A lot has been written in the past 24 hours about Google’s announcement that it’s shutting down Reader in a few months. The optimistic view, best expressed by Marco Arment, is that this will usher in a sort of RSS Renaissance. In this view, Google’s dominance over the area in the past several years had stifled innovation; when it’s shadow no longer looms over the landscape, a thousand flowers will bloom. I suspect he’s right—I certainly hope he is, because Twitter is no substitute for RSS.

What’s missing from the articles I’ve seen, though, is an explanation of how Google Reader got to be the 800 pound gorilla of RSS. It’s almost as if it were a fait accompli, that Google is a force of nature that inevitably takes over any field it gets into. The way I see it, though, is that it was the iPhone that put Google Reader in the driver’s seat.

Cast your memory back to 2005, when Reader debuted. Syndication of content had been around for a while and was still considered a hot thing. You could read the feeds you subscribed to through your browser or through dedicated programs like NetNewsWire. The common characteristic was that you’d query every site for its content and display only the stuff that was new to you.

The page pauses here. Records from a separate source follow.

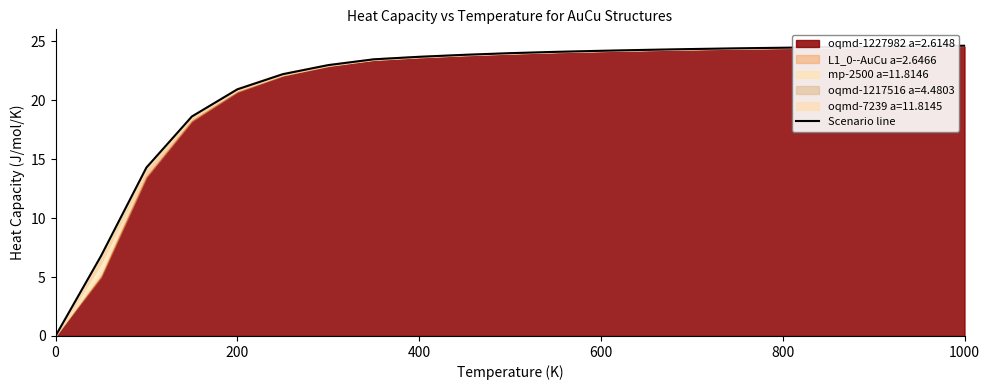

What is the difference between the second highest and second lowest values?

17.8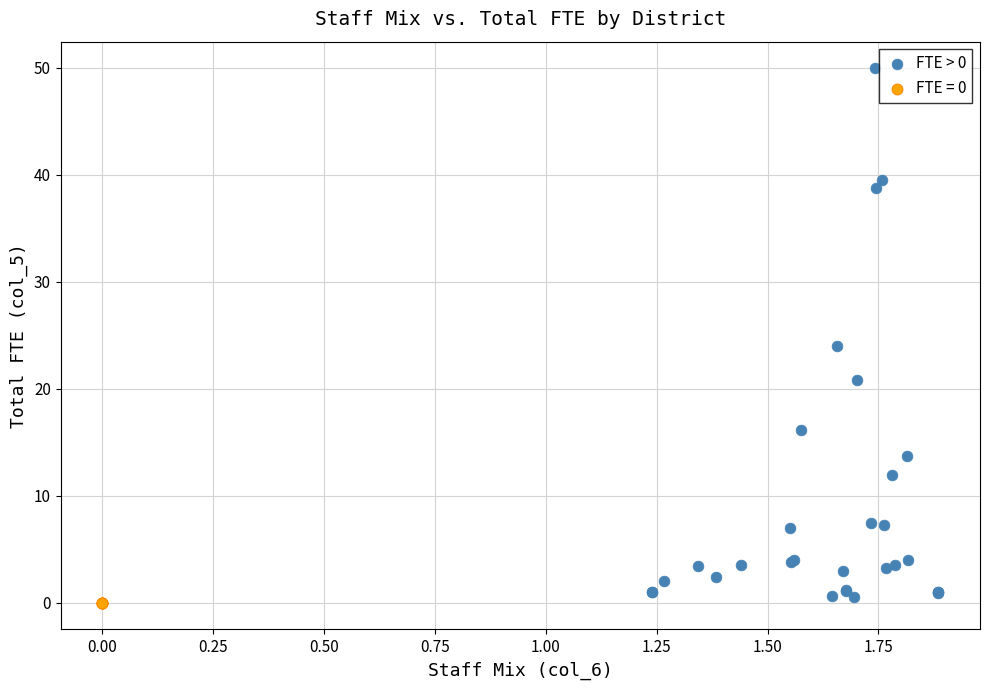

Which series reaches the maximum Y coordinate?

FTE > 0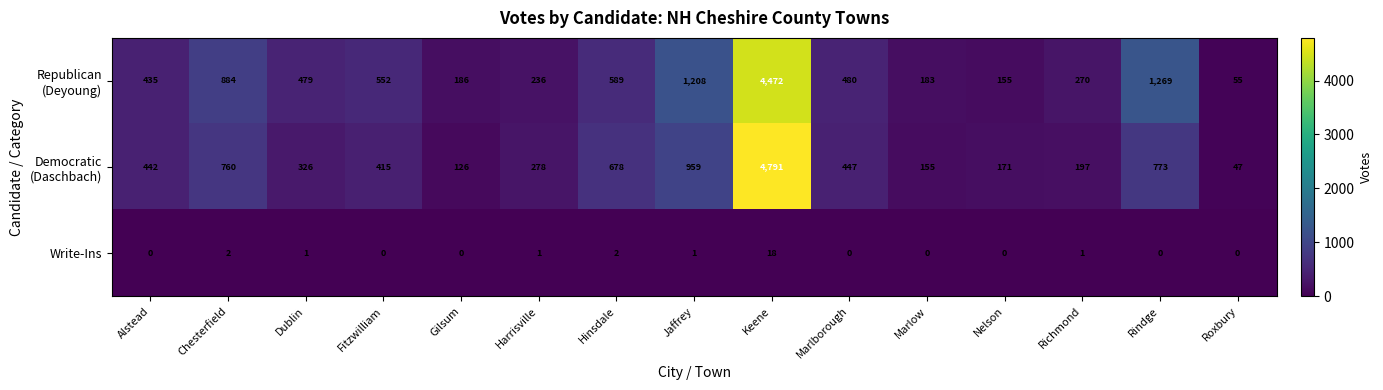

The value of Write-Ins at Jaffrey is 0. True or false?

False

If you had more than one computer, “new” didn’t always mean “content I haven’t read.” More typically it meant “content I haven’t read on this computer.” Syncing solutions were out there, but were a relatively new development. One of the easiest ways to avoid seeing the repeated items was to use a web-based service like Bloglines, which kept track of your subscriptions and the items you’d already seen.

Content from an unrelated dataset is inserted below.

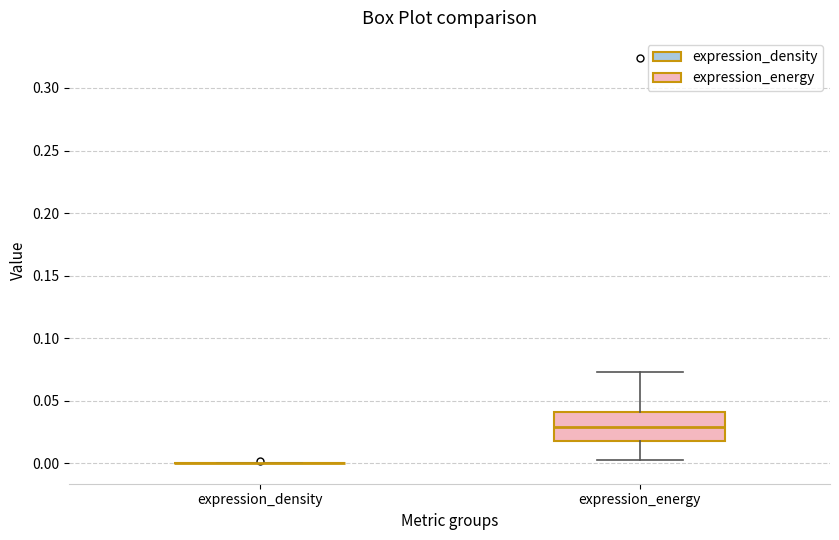

Reading left to right, transcribe this box plot: for each box, give where its median line is, the range the box spans, and where its two whiskers end, as read against the y-axis. The values are not printed on the chart, so give them approximately, as read against the axis.

expression_density: box collapsed to a line at 0.000, whiskers 0.000 to 0.000
expression_energy: median 0.030, box 0.020 to 0.040, whiskers 0.005 to 0.075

When Google Reader came out, many of the digital cognescenti went gaga over it. This was, remember, back before Google seemed creepy, and all the cool people who had GMail invitations before the rest of us loved Reader’s GMailish interface. Personally, I preferred Bloglines and stuck with it. But then I got an iPhone.

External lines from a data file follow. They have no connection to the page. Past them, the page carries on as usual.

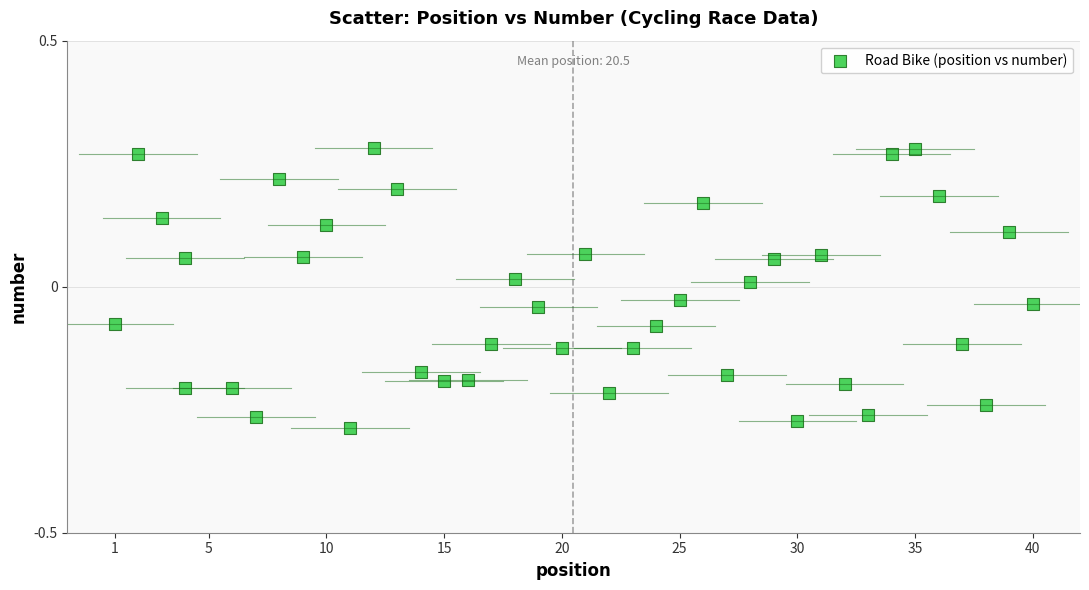

What is the range of Y values (max minus min)?

0.6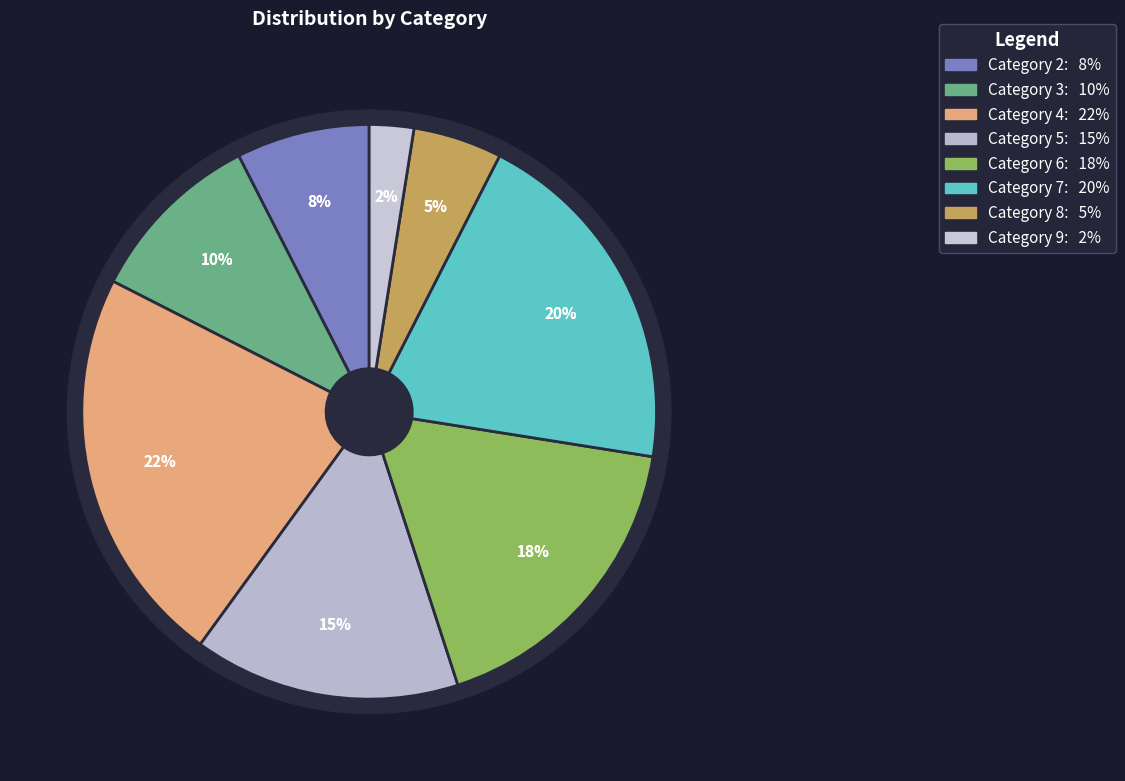

What is the smallest slice in the pie chart?

9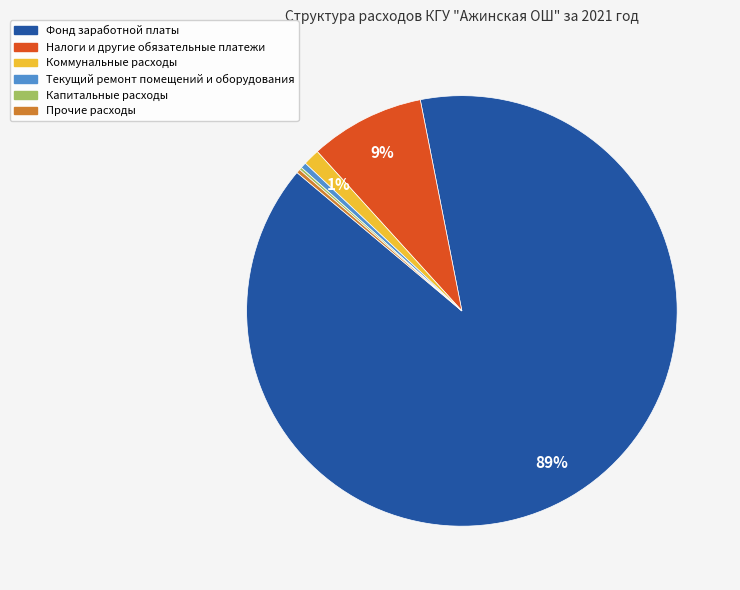

The Фонд заработной платы slice represents 74% of the pie. True or false?

False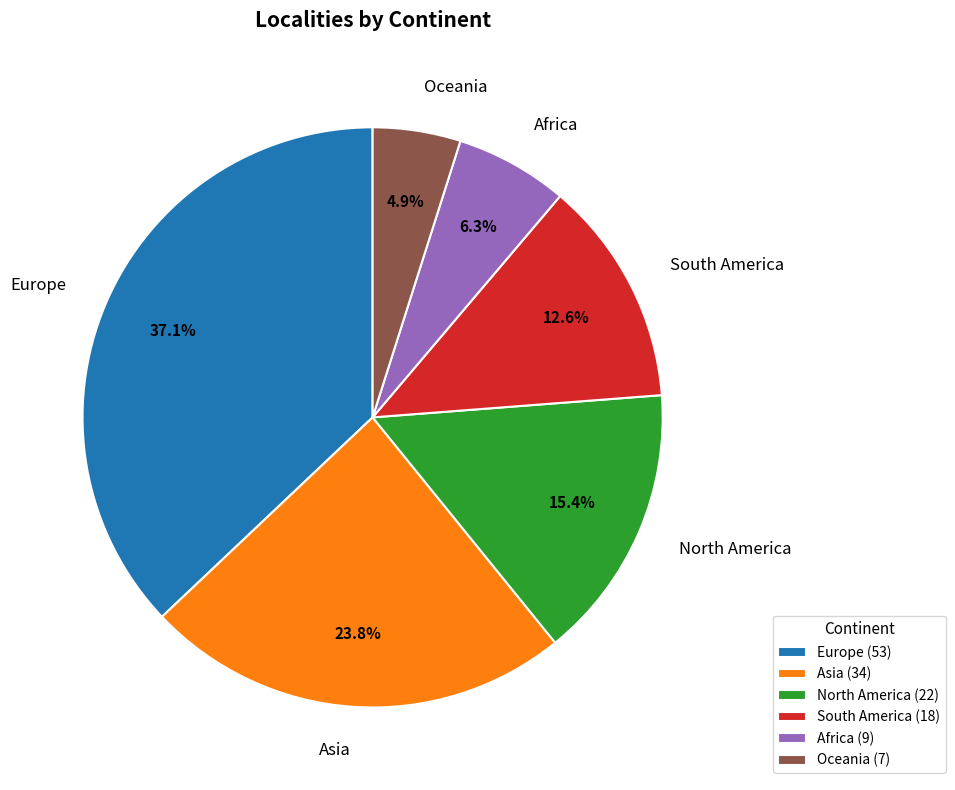

Rank the categories by value from lowest to highest.

Oceania, Africa, South America, North America, Asia, Europe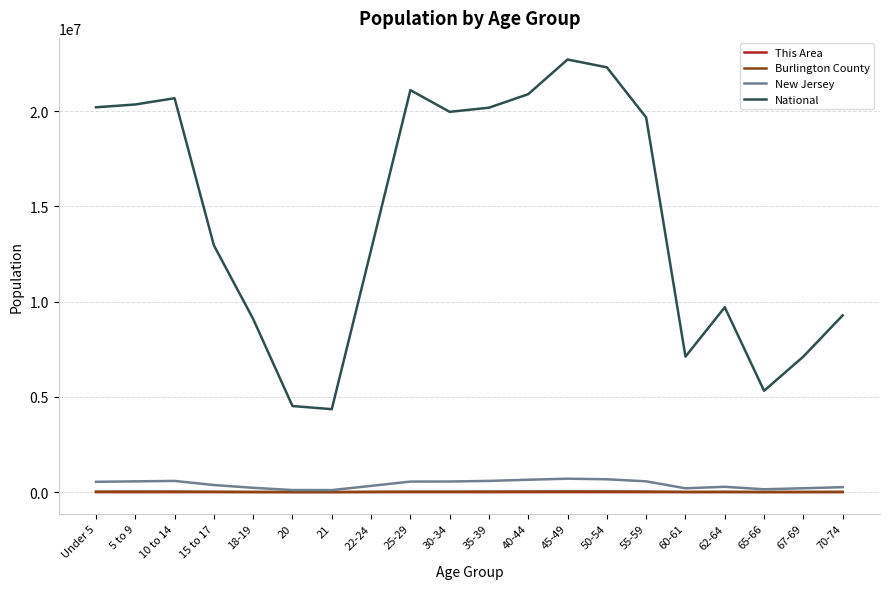

What is the total value across all series at 10 to 14?

21295268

At first, I used the Bloglines mobile site in Safari, but that sucked. Google Reader’s mobile site sucked, too. Steve Jobs’ sweet solution of web apps for the iPhone was anything but sweet, mainly because web developers hadn’t figured out mobile yet.1 When NNW became available in the App Store I got it, but its syncing, through News Gator, was kind of flaky. For what seemed like a very long time, RSS reading on the iPhone was frustrating.

Then came apps, like Reeder, that used the Google Reader API for syncing. They were so much better than what had come before. NetNewsWire, both the iOS and OS X versions, dropped the News Gator syncing and went with the Reader API. It was soon unthinkable for an RSS reader to not sync through Google.

For a user, once your phone’s RSS reader is using Google Reader, you’re hooked. You have to use it on the desktop—either directly in the browser or indirectly through an application—to maintain synchronization. Thus, the march of Reader to world RSS domination.

Would this have happened without the iPhone? Maybe. Google’s really good at cloud infrastructure, and maybe the Reader API would have taken over the syncing of desktop feed readers even without the push from the phone side. But remember that lots of people are perfectly happy reading their feeds in a browser when they’re working on a computer.2 Browsers, after all, are a natural environment for the mixture of text, images, and links that make up a typical news feed, and the Reader API isn’t necessary for a browser-based reader.

But browser-based readers have a hard time competing with dedicated apps on phones. Phones have limited resources and slower processors, and the drag that comes from the extra layer of the browser is noticeable. Also, there’s not as much room, or user patience, for the ads that browser-based readers need to survive. So dedicated apps won, and the people who wrote those apps trusted Google to provide a speedy and reliable service. It was a reasonable decision—you can’t make money on a $1.99 app if you also have to provide an API and cloud storage—but it gave Google all the power.

Not that Google knew what to do with it. That’s clear from Om Malik’s great interview with Reader’s creator, Chris Wetherell. Or, as Gabe said

Bigger revelation: Google built a service that you configure with all your interests and biases. They couldn’t make it profitable.
macdrifter (@macdrifter) Wed Mar 13 2013 7:45 PM CDT

Before I forget, if you want to tell me that the iPhone wasn’t the first smartphone, that you were reading RSS feeds on your phone before the iPhone even existed, and that fanboys like me are so blinded by our love of Apple that we give it credit for everything, I’ll be happy to listen. But only if you post your comment from an N95.


  1. Nowadays, with responsive design, web apps on phones are much better. If responsive design had been around in 2007, the original iPhone would have seemed even more amazing and capable, even without the App Store. But of course there was no need for responsive design before the iPhone. 

  2. Most Mac bloggers, I know, are horrified by this thought, but most Mac bloggers buy a lot more software than normal people do.